## TRECHO PARA LEITURA

==============================

Pope é um caso bem peculiar. Começou sua carreira na editora japonesa Kodansha, onde criou mangá Supertrouble. Publicou THB e One Trick Rip-Off pela sua própria editora, a Horse Press. Pela DC/Vertigo, publicou 100%, Heavy Liquid e – no esquema já citado de histórias alternativas – pôde criar sua versão do Homem-Morcego em Batman Ano 100. Também teve participações especiais na Marvel em X-Tatix e Strange Tales. Essa trajetória, com muitos outros trabalhos, já lhe rendeu mais de um prêmio Eisner, o que não é nada mau para alguém com um estilo tão pouco comercial. Agora é o momento de entrar na razão deste texto existir.
Se você gosta de super-heróis e se interessa pelos seus arquétipos, Bom de Briga é uma HQ indispensável. A cidade de Arcópolis sofre com monstros gigantes e um grupo de seres estranhos que sequestra crianças. A única defesa do povo é o herói-cientista Haggard West, auxiliado pela sua filha adolescente Aurora, mas quando West cai em uma armadilha de seus inimigos, Arcópolis se vê precisando desesperadamente de alguém que os proteja. É aí que entra um relutante semideus, mal saído da infância, empurrado por seu pai para a tarefa, criando uma situação que é facilmente definível como uma representação pop do ideal heroico grego.
Pouco disposto em deixar para trás a boa-vida de criança, o menino é lançado do seu panteão interdimensional para se tornar o novo herói de Arcópolis, levando apenas a roupa do corpo, mais uma capa e uma mala com camisetas mágicas, cada uma com seu animal totem estampado, que lhe confere seu poder quando a veste . A limitação é evidente, comparado com seu pai, um deus da guerra acostumado a matar monstros de todo tipo. A essa altura, talvez tenha sido possível perceber que essa mistura de heroísmo retrô, ciência, aventura, divindades interdimensionais e monstros gigantes deve muito a Jack Kirby, não por acaso uma das influências assumidas de Pope. Desde os gibis com monstros de nomes extravagantes, até as sagas cósmicas pessoais, tudo foi misturado neste liquidificador cultural.

==============================

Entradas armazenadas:
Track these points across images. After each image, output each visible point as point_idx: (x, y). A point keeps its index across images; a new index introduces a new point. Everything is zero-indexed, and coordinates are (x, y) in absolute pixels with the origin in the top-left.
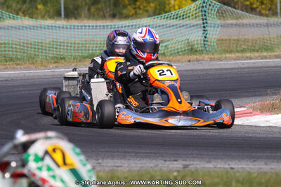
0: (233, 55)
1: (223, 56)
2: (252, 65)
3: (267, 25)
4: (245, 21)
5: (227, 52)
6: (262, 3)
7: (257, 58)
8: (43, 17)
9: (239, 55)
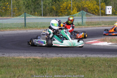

==============================

## TAREFAS DO EXERCÍCIO
1. Segundo o texto sobre Bom de Briga, em que editora Pope começou sua carreira?
2. Com base no texto sobre Bom de Briga, explique em uma a três frases por que a limitação do menino é considerada evidente.
3. Por favor, escreva a continuação do texto sobre Bom de Briga a partir da última frase apresentada.

## RESPOSTAS POR TAREFA
1. Na editora japonesa Kodansha.

2. O menino chega a Arcópolis levando apenas a roupa do corpo, uma capa e uma mala com camisetas mágicas, que só lhe dão poder quando as veste. Isso contrasta com seu pai, um deus da guerra acostumado a matar monstros de todo tipo.

3.
Um menino que age de acordo com sua idade
Tudo poderia se resumir a uma história batida de superação e encontro da força interior, mas não é apenas a arte de Paul Pope que chama atenção. O texto consegue se conectar com seu leitor pela caracterização sincera do personagem, pois mesmo sendo uma aventura alegórica, qualquer adulto vai sentir como a imaturidade do menino Bom de Briga soa crível, talvez até lembrando de alguma situação específica em que agiu de forma parecida. Como os mitos sempre foram o caminho para falar da vida real, a HQ consegue uma ressonância similar, muito bacana de se observar.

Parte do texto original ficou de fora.